I relented sometime in the last year and watched the musical Hamilton after my youngest two memorized literally every song and sang them incessantly. And while I'll be the first to admit I'm no fan and therefore a poor critic of musicals, it impressed me thoroughly and I'm glad for once I didn't let my stubbornness get the better of me.

We were listening to one of their Spotify playlists the other day and the song One Last Time came on. Take a moment to listen to it if you haven't. It's beautiful. Not just musically but in what it talks about. I won't pretend to know whether it accurately reflects how Washington and Hamilton interacted as Washington retired, but I think it captures some of the core elements rather well.

President Washington retires rather than seeking an additional term. Rather than assuming the leadership mantle for life and becoming a beloved King he settles for the fleeting role of statesman. He sees that in his leaving office he has a unique opportunity to model to Americans - and the world - what democracy can really be. To give it flesh and bone or, perhaps more accurately, an empty office to fill.

Hamilton is understandably stunned and skeptical, to say the least. How counterintuitive, to follow a course of action that will widely be misunderstood as weakness when in reality it is in fact the strongest course of action Washington could possibly choose to follow. To take the risk that people will watch and learn, or in the mantra of Hamilton, that history has it's eye on him.

I've found this song compelling in recent weeks. The lyrics haunting. Much has changed in my life this year. Much uncertainty. But perhaps the strangest of all those changes was stepping away from a group of people I had loved and served for nearly 11 years. Stepping away from brothers and sisters in Christ because I felt it was the Holy Spirit's desire for them and for me that this should happen.

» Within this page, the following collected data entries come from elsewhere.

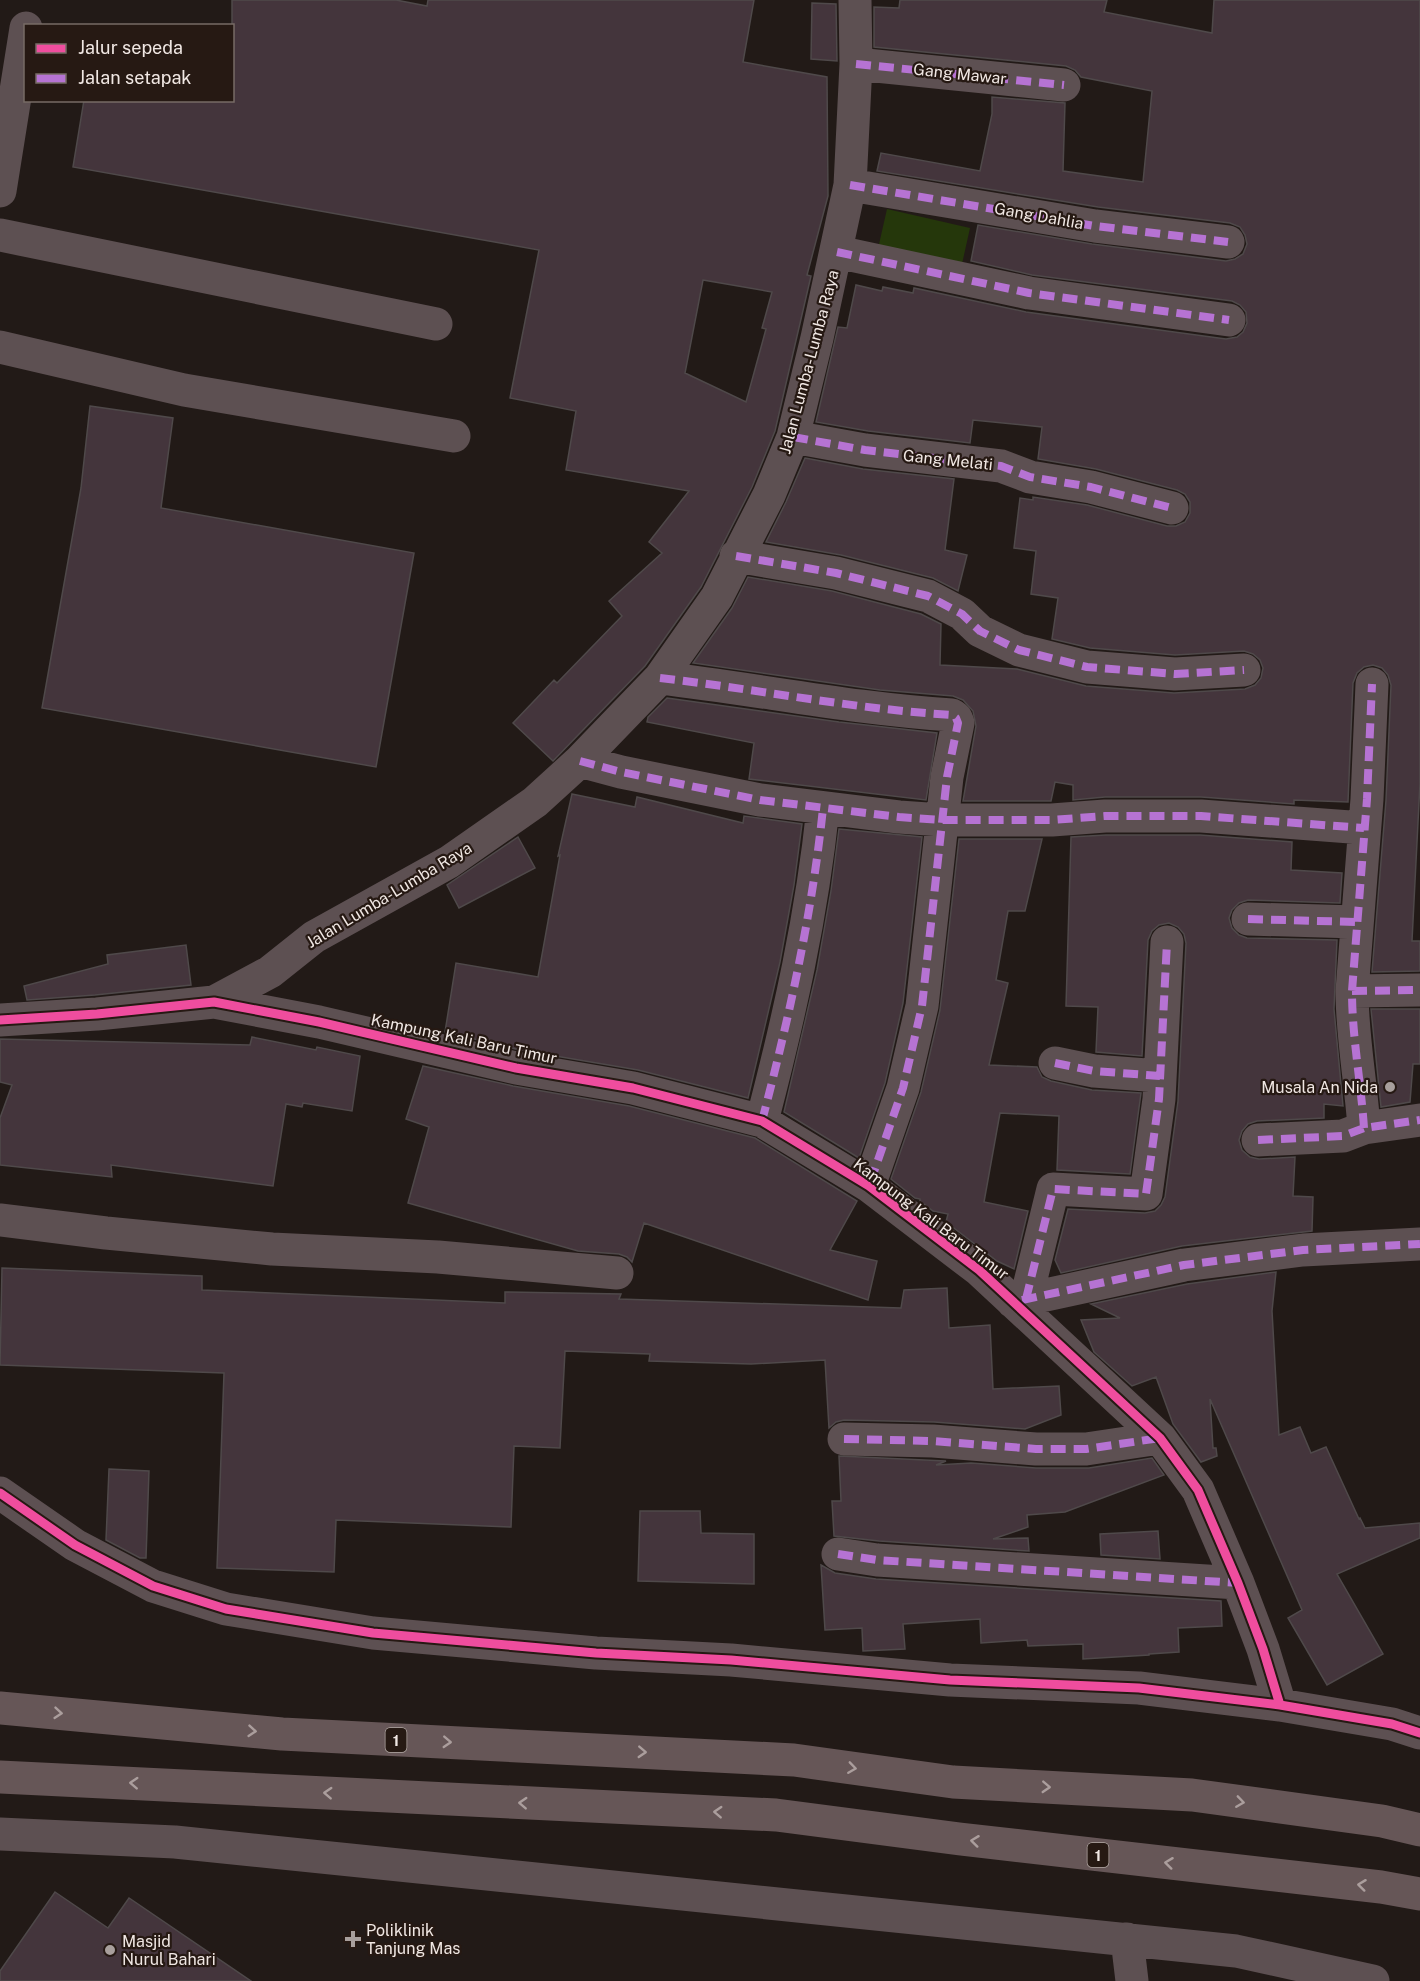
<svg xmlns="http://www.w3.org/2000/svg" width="1420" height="1981" viewBox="0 0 1420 1981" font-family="'Public Sans',sans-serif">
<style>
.green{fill:#25370b}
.building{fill:#44353c;stroke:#4f494a;stroke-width:1.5;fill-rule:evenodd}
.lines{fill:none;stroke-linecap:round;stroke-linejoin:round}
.minor{stroke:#5d5052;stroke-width:33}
.highway{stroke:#665657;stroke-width:33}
.quiet{stroke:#b673d3;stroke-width:8;stroke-dasharray:15 8;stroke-linecap:butt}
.cycleway-casing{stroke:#261913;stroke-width:13}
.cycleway{stroke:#ef4d9e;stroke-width:9}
.oneway{stroke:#ab9e9d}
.poi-dot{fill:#a89f9c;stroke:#261913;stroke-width:2}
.labels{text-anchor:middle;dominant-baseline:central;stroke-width:4.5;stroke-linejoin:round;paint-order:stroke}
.shield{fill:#261913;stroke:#b3a9a5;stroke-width:1.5}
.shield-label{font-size:15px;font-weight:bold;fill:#f0e7e3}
.street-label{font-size:16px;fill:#f0e7e3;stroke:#261913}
.poi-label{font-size:16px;fill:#f0e7e3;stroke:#261913;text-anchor:start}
</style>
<rect width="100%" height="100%" fill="#221a17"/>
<path class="green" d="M887 209 970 228 960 273 877 253Z"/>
<path class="building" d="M232 0H396L427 6 428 0H754L743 62 827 77 828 196 807 275 811 276 775 431 752 487 701 587 645 666 553 761 513 723 554 680 557 683 622 616 609 601 662 553 649 542 689 491 566 470 576 411 510 398 539 250 73 167 84 100H232ZM703 280 772 292 762 328 766 329 746 402 685 373Z
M900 0H1107L1104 12 1212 33 1214 0H1420V783L1412 941H1420V971L1372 972 1386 800 1391 685 1388 675 1382 668 1373 665 1364 667 1357 673 1353 683 1348 802 1294 800V804L1201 797H1105L1073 800V785L1055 782 1051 801H963L976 726 973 711 963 700 953 696 880 690 693 663 732 608 748 577 832 591 921 614 941 624 940 665 1017 669 1086 686 1174 693 1245 689 1255 685 1261 678 1263 668 1260 660 1253 654 1244 651 1175 655 1090 648 1052 639 1058 598 1031 594 1036 551 1014 548 1020 498 1033 500V497L1087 505 1167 526H1176L1185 522 1190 513V502L1185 494 1177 490 1096 469 1038 459 1042 427 973 420 970 443 868 431 816 422 838 327 847 328 856 285 882 291 883 287 913 293 914 288 1026 312 1226 339 1237 337 1243 332 1247 323 1246 312 1240 305 1232 301 1032 275 971 261 978 225 1092 244 1226 261 1235 259 1243 254 1247 244 1245 235 1240 227 1230 223 1098 207 877 171 881 153 980 171 992 114V97L1065 103 1063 171 1143 182 1152 91 1081 77 1075 70 1066 66 874 47V7L899 8Z
M812 3 836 4 837 61 811 59Z
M90 406 173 418 161 508 414 553 376 767 42 708 81 488Z
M805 458 863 469 954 479 945 550 967 555 958 591 933 578 841 555 766 542 786 502Z
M667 698 839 722 937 733 926 800 749 779 754 743 647 722 648 717Z
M572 794 635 807 637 797 743 823 744 816 802 824 794 885 780 962 748 1098 638 1070 520 1050 445 1032 456 963 538 977 560 855 558 856Z
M839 829 922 837 903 1003 885 1083 859 1158 784 1112 817 970 831 891Z
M1106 835H1200L1292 842 1291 870 1342 873 1340 903 1248 900 1239 903 1232 910 1229 918 1232 928 1239 935 1247 938 1337 940 1334 1009 1343 1106 1324 1104V1118L1257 1121 1248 1124 1242 1131 1239 1140 1242 1150 1250 1157 1259 1159 1295 1157 1293 1196 1313 1197 1312 1231 1182 1246 1061 1273 1055 1260 1068 1209 1145 1213 1155 1211 1161 1205 1165 1197 1178 1101 1186 943 1184 934 1178 927 1169 923 1159 925 1152 931 1148 940 1142 1056 1096 1052 1098 1007 1066 1006 1071 837Z
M518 837 535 868 459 908 447 885Z
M959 839H1042L1025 911H1008L996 980 1008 983 989 1065 1037 1067 1042 1077 1051 1081 1092 1090 1141 1093 1130 1174 1057 1170 1059 1116 1000 1113 984 1202 1028 1211 1014 1269 997 1261 946 1222 948 1214 933 1211 920 1201V1199L915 1198 891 1179 921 1092 940 1010Z
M186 945 191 985 95 995 27 1000 24 986 108 964 107 955Z
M1371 1009H1420V1064H1413L1410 1102 1381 1107Z
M252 1037 316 1050 317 1047 360 1056 352 1111 303 1103 302 1107 286 1104 273 1186 111 1165 112 1177 0 1165V1118L12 1085 0 1082V1039L250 1045Z
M423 1066 513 1086 629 1106 755 1138 857 1201 830 1250 877 1261 868 1300 644 1223 632 1262 627 1257 619 1254 578 1251 408 1203 429 1127 406 1119Z
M2 1268 202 1276V1290L505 1303V1292L621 1294 619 1299 901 1308 904 1290 947 1288 949 1328 990 1325 993 1389 1059 1386 1061 1415 1025 1429 934 1422 844 1420 836 1422 829 1428 825 1360 751 1364 649 1361 650 1354 565 1351 560 1448 514 1446 511 1527 336 1520 334 1572 217 1568 224 1373 0 1365Z
M1276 1272 1272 1311 1279 1435 1300 1427 1311 1453 1326 1447 1359 1519 1360 1518 1365 1528 1420 1523V1538L1337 1574 1383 1654 1327 1685 1288 1618 1302 1610 1210 1399 1213 1448H1216L1217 1456 1201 1462 1173 1424 1156 1377 1132 1386 1094 1352 1081 1320 1120 1318 1091 1304 1187 1284Z
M839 1456 946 1461 936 1465 971 1463 1036 1468H1089L1152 1458 1164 1475 1065 1512 1027 1515 1028 1527 993 1539 1028 1538 1029 1551 879 1541 834 1536 832 1501H841Z
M109 1469 149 1471 146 1558H140L106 1540Z
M640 1511H700L701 1533 754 1534V1584L638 1581Z
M1158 1531 1160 1559 1101 1555 1100 1534Z
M821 1565 835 1573 876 1579 1221 1601 1222 1626 1178 1628 1179 1652 1149 1654V1655L1083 1659V1644L1028 1646 1027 1640 981 1643 980 1619 903 1624 905 1649 863 1651 862 1628 825 1630Z
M55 1892 108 1928 129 1898 251 1981H0V1971Z"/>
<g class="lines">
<path class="minor" d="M856 64 1064 85
M850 185 1095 226 1228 242
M0 191 26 28
M0 235 436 324
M837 252 1029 293 1229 320
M0 347 184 390 454 436
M793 437 865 450 1001 466 1030 477 1091 487 1172 508
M736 556 836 573 928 596 962 614 980 631 1019 650 1087 667 1175 674 1244 670
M660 678C757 689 853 709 952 715L956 718 958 723 947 777 922 1006 903 1088 869 1186
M580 761 621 772 760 800 899 817 942 820H1052L1105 816H1201L1364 828
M1248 919 1357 922
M1352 991 1420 990
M214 1002 270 972 314 937 449 862 535 802 580 761 660 678 717 597 769 495 793 437 817 338 850 185 856 64 855 0
M0 1020 97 1014 214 1002 319 1022 516 1068 633 1088 762 1121 869 1186 979 1270 1160 1438 1198 1490 1238 1583 1263 1649 1280 1705
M1055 1063 1094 1071 1160 1076
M762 1121C789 1018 812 915 823 808
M1364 1128C1361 1082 1352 1037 1352 991L1367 799 1372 684
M1258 1140 1343 1136 1364 1128 1420 1120
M0 1220 106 1233 272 1249 438 1257 617 1273
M1026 1299 1053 1189 1146 1194 1159 1099 1167 942
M1013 1302 1184 1265 1303 1250 1420 1244
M844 1439 933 1441 1036 1449H1086L1160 1438
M0 1493 75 1545 153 1586 226 1609 373 1633 596 1653 731 1660 950 1680 1139 1688 1280 1705 1392 1724 1420 1733
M838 1554 877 1560 1238 1583
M0 1834 175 1842 1236 1951 1373 1981
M1127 1939 1132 1981"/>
<path class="highway" d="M0 1708 282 1734 794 1760 953 1782 1192 1795 1382 1821 1420 1830
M0 1777 776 1815 960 1839 1381 1887 1420 1894"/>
<path class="quiet" d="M856 64 1064 85
M850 185 1095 226 1228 242
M837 252 1029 293 1229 320
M793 437 865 450 1001 466 1030 477 1091 487 1172 508
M736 556 836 573 928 596 962 614 980 631 1019 650 1087 667 1175 674 1244 670
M660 678C757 689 853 709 952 715L956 718 958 723 947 777 922 1006 903 1088 869 1186
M580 761 621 772 760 800 899 817 942 820H1052L1105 816H1201L1364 828
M1248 919 1357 922
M1352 991 1420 990
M1055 1063 1094 1071 1160 1076
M762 1121C789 1018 812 915 823 808
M1364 1128C1361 1082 1352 1037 1352 991L1367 799 1372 684
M1258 1140 1343 1136 1364 1128 1420 1120
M1026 1299 1053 1189 1146 1194 1159 1099 1167 942
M1022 1300 1184 1265 1303 1250 1420 1244
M844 1439 933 1441 1036 1449H1086L1160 1438
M838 1554 877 1560 1238 1583"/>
<defs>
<path id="cycleway" d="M0 1020 97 1014 214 1002 319 1022 516 1068 633 1088 762 1121 869 1186 979 1270 1160 1438 1198 1490 1238 1583 1263 1649 1280 1705
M0 1493 75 1545 153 1586 226 1609 373 1633 596 1653 731 1660 950 1680 1139 1688 1280 1705 1392 1724 1420 1733"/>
</defs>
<use href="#cycleway" class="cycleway-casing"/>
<use href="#cycleway" class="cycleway"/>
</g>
<defs><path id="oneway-chevron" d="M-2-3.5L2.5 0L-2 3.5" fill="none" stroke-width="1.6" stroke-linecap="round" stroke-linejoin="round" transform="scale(1.5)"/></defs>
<g class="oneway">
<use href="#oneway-chevron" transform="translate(58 1713) rotate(5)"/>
<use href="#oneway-chevron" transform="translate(252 1731) rotate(5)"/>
<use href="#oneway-chevron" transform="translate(447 1742) rotate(3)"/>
<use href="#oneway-chevron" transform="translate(642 1752) rotate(3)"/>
<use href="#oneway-chevron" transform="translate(852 1768) rotate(8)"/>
<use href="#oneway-chevron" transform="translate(134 1783) rotate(-177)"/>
<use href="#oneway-chevron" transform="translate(1046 1787) rotate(3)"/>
<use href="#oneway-chevron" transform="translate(328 1793) rotate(-177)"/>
<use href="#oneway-chevron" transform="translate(1240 1802) rotate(8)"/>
<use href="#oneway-chevron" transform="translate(523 1803) rotate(-177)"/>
<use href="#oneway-chevron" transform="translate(718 1812) rotate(-177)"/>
<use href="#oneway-chevron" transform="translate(975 1841) rotate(-173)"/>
<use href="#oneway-chevron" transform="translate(1169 1863) rotate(-173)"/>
<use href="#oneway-chevron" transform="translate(1362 1885) rotate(-173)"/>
</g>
<g class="poi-dot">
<circle cx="1390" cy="1087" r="6"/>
<path d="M350 1930h6v6h6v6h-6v6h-6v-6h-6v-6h6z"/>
<circle cx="110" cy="1950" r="6"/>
</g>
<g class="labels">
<g class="shield">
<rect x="385.5" y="1728" width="21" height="24" rx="4.5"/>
<rect x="1087.5" y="1843" width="21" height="24" rx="4.5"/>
</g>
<g class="shield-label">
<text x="396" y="1740">1</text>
<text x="1098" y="1855">1</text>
</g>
<g class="street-label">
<text transform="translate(960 74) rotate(6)">Gang Mawar</text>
<text transform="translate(1039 216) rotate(10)">Gang Dahlia</text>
<text transform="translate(809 362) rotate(-75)">Jalan Lumba-Lumba Raya</text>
<text transform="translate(948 460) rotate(6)">Gang Melati</text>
<text transform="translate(389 895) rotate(-31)">Jalan Lumba-Lumba Raya</text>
<text transform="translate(464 1039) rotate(12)">Kampung Kali Baru Timur</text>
<text transform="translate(931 1219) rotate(37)">Kampung Kali Baru Timur</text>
</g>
<g class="poi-label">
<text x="1378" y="1087" text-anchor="end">Musala An Nida</text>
<text x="366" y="1930">Poliklinik<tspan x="366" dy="18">Tanjung Mas</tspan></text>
<text x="122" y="1941">Masjid<tspan x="122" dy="18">Nurul Bahari</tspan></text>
</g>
</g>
<rect x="24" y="24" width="210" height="78" fill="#261913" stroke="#776b66" stroke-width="1.5"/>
<rect x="36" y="44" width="30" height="9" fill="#ef4d9e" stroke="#776b66" stroke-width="1.5"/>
<text x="78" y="54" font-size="18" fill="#f0e7e3">Jalur sepeda</text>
<rect x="36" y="74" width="30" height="9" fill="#b673d3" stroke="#776b66" stroke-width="1.5"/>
<text x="78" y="84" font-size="18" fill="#f0e7e3">Jalan setapak</text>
</svg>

I'd never had to do that before. I've left employers before in the corporate/professional and academic worlds. Such comings and goings are expected. You miss some people and not others. And in nearly all of those situations I left knowing things would go along mostly unchanged. I was part of a larger entity. My departure wouldn't substantially affect the organization.

That's both true and untrue of a pastor and his congregation, a shepherd and his flock.

The nature of pastoral parish ministry is of necessity and privilege a very personal one. As one of my first seminary profs waxed eloquently about for the better part of an hour, a pastor performs a καλου εργου, a noble task. Pastors are privileged to be part of their congregant's lives in an intensely personal way rarely afforded to those outside immediate family. We are privileged to be present shortly after births as well as shortly before deaths. We stand with people in their moments of greatest joy as well as deepest sorrow. This privilege is not afforded to us because of us personally, but rather the office we bear, the duty and responsibility of shepherd. Caring for the sheep. And that means getting to know them, just as a good shepherd can tell every sheep from another and knows their personality and quirks.

For eleven years I was invited into their lives. And then one day, I left.

In one sense they remain the congregation, the flock, and my departure doesn't significantly alter that reality. They begin the process of finding a new shepherd. But in another way, the congregation was shaped by my service as shepherd, just as they had been shaped by other shepherds over the last century, and as they will, God-willing, be shaped by their future shepherds.

It's weird to go from knowing the intimate details of their lives to not having contact with them. There's a balance of sorts to try and maintain, to ensure I don't become problematic in their duty of receiving a new shepherd, in not preventing them from grieving (or rejoicing!) and moving on. And not knowing where that balance line is, my communication with them has been minimal, to say the least.

And that's hard.

I worry and pray for them, in some ways as I worried and prayed for them while I served them. Most of those prayers don't change, and to them are added prayers for their protection and wisdom and peace as they prepare to Call and receive a new shepherd, and prayers for that shepherd that he will know them and love them even better than I attempted to.

There's also the human, most likely sinful aspect, of wondering what the long-term effects of my 11 years with them will be. What did they learn from me while I was with them? How was I a good shepherd and how did I fail them? And what did they learn from my departure as well? Did I teach them how to say good-bye, as Washington sings to Hamilton? Meaning did I model for them things that will be helpful as they move forward as individuals and a congregation? I wonder. I worry. I pray.

I can think of lots of things I wish I had done differently. I can worry about whether I was right to deal with this sheep or that sheep in this way or that. I can imagine how things might have differed had I opted for alternate courses of action, more firmness here, more gentleness there. But I can't change any of those things now. Now they move on, one way or the other, for better or worse for their time with me, just as I move on changed for my time with them. We each have to follow the Holy Spirit's calling in our lives the best we can.

My consolation in all of this is one day we'll meet again. No longer as shepherd and sheep or pastor and congregant but simply as brothers and sisters in Christ. Fellow heirs of the kingdom of heaven. By the grace of God I pray I conveyed that hope and certainty to them over the course of 11 years. Not perfectly, obviously. But always pointing to the one and only Son of God as the best and most perfect one to not simply emulate but trust in with every moment of our lives, every circumstance. Because only He can handle those highs and lows, those doubts and misgivings and uncertainties and regrets. Only He can redeem them all until his return when we'll never need to learn or teach how to say goodbye again.